Count the lines in the records below that contain the word "series". Reply with only that number.

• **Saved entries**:
- - - -

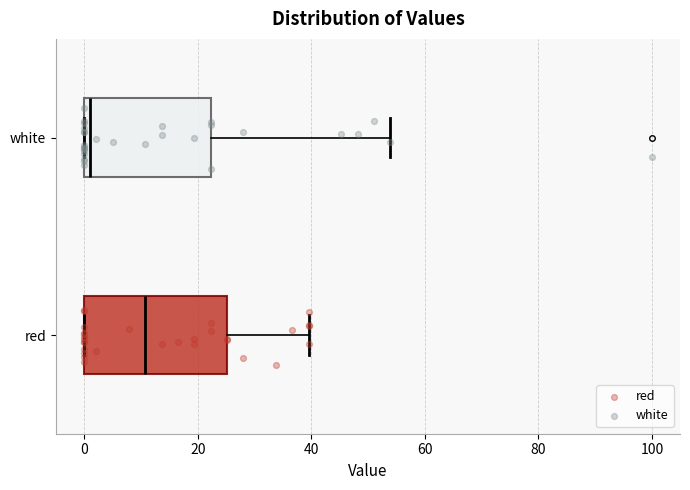

Which box's median line is the furthest to the right?

red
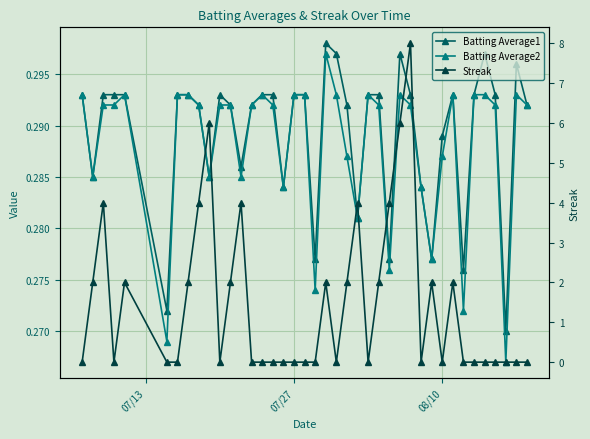

How many interior local valleys does the Batting Average1 series have?

11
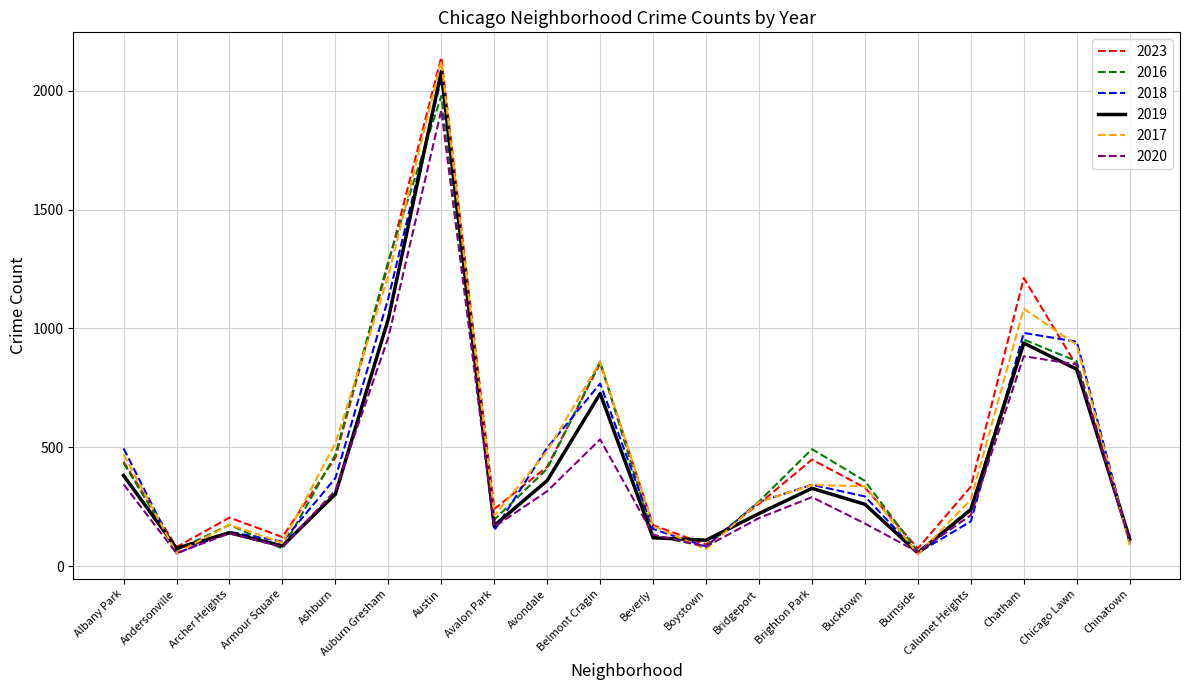

Is it true that 2020 equals 344 at Albany Park?

True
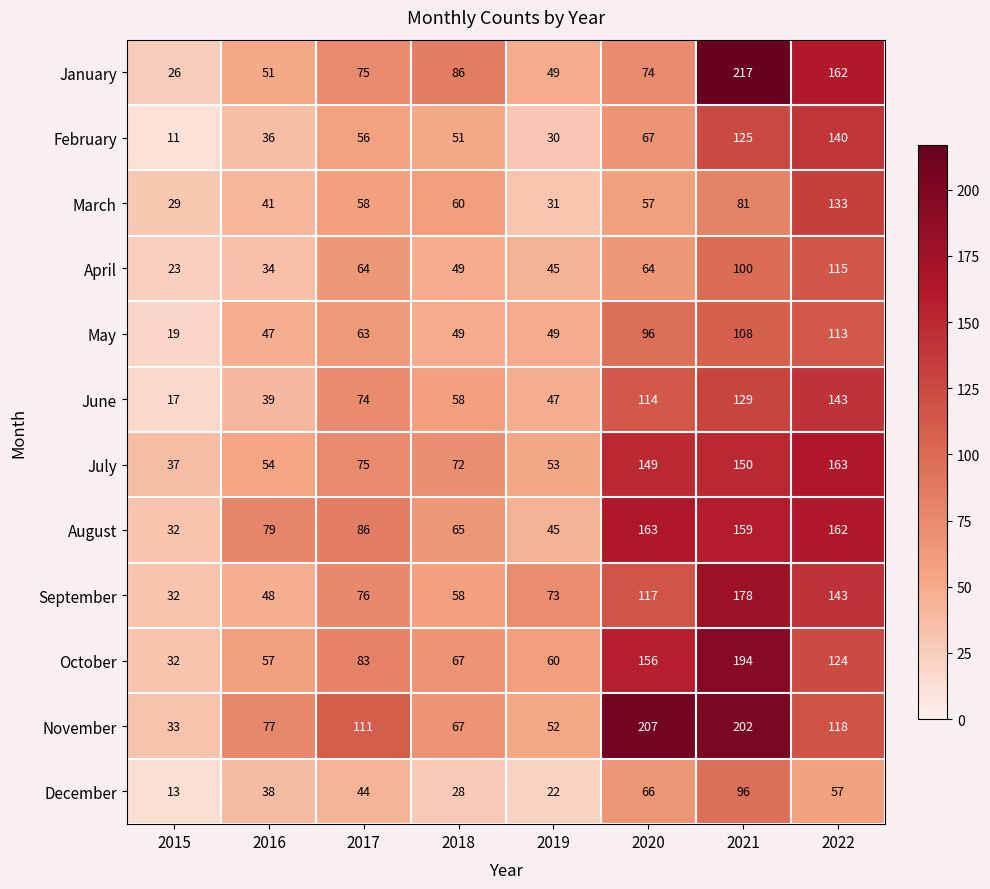

Which series changed the most between 2017 and 2019?

November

- - - -

• **WRITTEN RESPONSE**: 2